◆ **Task brief**
Scan the entries below. Return every line that includes "should".

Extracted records
****************

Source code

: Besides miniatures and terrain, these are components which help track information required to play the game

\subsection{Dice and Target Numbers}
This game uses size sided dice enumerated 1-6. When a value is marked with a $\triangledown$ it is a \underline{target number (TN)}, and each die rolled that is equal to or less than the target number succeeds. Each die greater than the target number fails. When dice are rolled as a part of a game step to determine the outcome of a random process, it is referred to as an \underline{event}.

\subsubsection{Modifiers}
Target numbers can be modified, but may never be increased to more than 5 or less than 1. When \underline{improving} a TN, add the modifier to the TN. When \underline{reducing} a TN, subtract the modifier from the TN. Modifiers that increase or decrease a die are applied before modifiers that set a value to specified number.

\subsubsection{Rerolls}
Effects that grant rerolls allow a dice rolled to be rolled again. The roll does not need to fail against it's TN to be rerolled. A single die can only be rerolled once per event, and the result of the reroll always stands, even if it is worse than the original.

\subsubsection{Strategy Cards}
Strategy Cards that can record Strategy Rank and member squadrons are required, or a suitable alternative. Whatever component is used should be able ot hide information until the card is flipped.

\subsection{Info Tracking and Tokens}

****************

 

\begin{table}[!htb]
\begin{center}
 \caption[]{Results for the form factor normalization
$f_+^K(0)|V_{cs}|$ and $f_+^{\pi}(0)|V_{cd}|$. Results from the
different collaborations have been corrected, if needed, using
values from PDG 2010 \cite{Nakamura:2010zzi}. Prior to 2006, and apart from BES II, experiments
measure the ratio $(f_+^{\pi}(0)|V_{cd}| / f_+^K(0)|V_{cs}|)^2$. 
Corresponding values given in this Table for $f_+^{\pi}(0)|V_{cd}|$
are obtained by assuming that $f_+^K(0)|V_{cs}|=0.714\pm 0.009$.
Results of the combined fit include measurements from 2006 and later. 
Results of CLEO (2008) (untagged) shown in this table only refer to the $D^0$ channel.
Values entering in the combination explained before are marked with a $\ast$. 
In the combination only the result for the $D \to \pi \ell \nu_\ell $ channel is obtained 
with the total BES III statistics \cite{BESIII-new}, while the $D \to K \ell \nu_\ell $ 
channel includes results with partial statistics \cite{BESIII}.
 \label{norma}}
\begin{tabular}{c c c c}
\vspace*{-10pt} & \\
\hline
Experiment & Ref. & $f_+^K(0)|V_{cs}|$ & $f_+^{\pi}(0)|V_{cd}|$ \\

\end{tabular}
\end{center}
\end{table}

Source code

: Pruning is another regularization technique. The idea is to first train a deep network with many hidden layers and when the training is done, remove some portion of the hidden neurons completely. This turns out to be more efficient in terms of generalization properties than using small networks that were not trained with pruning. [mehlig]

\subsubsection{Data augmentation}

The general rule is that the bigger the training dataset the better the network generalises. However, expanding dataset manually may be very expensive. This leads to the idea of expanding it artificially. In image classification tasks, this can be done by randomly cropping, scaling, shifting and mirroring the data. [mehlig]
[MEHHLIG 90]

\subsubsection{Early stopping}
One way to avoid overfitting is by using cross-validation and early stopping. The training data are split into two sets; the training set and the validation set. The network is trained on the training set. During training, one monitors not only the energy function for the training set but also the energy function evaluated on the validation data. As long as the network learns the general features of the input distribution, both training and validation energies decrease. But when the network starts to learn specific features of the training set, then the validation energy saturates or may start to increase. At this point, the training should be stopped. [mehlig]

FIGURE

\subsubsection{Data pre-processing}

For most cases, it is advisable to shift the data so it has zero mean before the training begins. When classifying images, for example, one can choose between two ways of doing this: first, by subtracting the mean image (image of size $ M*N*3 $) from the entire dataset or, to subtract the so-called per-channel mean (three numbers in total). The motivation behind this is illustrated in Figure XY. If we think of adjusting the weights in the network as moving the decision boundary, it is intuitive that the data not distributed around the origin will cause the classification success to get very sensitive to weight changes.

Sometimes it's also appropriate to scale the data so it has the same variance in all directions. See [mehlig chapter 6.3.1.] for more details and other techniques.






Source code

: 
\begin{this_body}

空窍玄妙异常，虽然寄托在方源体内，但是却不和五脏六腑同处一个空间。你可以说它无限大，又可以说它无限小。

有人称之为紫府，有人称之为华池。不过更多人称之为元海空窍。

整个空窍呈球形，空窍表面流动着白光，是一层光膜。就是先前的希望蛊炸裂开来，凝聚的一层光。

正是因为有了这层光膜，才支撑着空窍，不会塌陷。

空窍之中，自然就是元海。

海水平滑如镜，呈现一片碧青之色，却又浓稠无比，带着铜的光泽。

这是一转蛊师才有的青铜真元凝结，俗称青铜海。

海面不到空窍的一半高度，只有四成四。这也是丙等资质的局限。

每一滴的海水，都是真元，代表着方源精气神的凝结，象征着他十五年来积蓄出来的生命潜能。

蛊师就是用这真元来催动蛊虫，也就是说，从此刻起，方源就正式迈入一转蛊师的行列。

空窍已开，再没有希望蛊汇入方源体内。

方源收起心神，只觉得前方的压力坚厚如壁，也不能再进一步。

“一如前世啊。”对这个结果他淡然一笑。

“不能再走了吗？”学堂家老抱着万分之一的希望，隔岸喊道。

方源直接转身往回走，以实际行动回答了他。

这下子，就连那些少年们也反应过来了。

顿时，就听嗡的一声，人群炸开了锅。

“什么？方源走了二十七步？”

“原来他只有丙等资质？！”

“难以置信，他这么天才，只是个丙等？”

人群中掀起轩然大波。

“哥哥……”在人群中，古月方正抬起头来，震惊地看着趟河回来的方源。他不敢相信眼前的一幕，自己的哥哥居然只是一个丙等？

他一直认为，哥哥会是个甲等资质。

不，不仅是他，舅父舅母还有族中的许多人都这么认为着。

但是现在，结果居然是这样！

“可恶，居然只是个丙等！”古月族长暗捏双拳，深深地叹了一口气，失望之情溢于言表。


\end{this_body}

****************

◆ **Task response**
Strategy Cards that can record Strategy Rank and member squadrons are required, or a suitable alternative. Whatever component is used should be able ot hide information until the card is flipped.
One way to avoid overfitting is by using cross-validation and early stopping. The training data are split into two sets; the training set and the validation set. The network is trained on the training set. During training, one monitors not only the energy function for the training set but also the energy function evaluated on the validation data. As long as the network learns the general features of the input distribution, both training and validation energies decrease. But when the network starts to learn specific features of the training set, then the validation energy saturates or may start to increase. At this point, the training should be stopped. [mehlig]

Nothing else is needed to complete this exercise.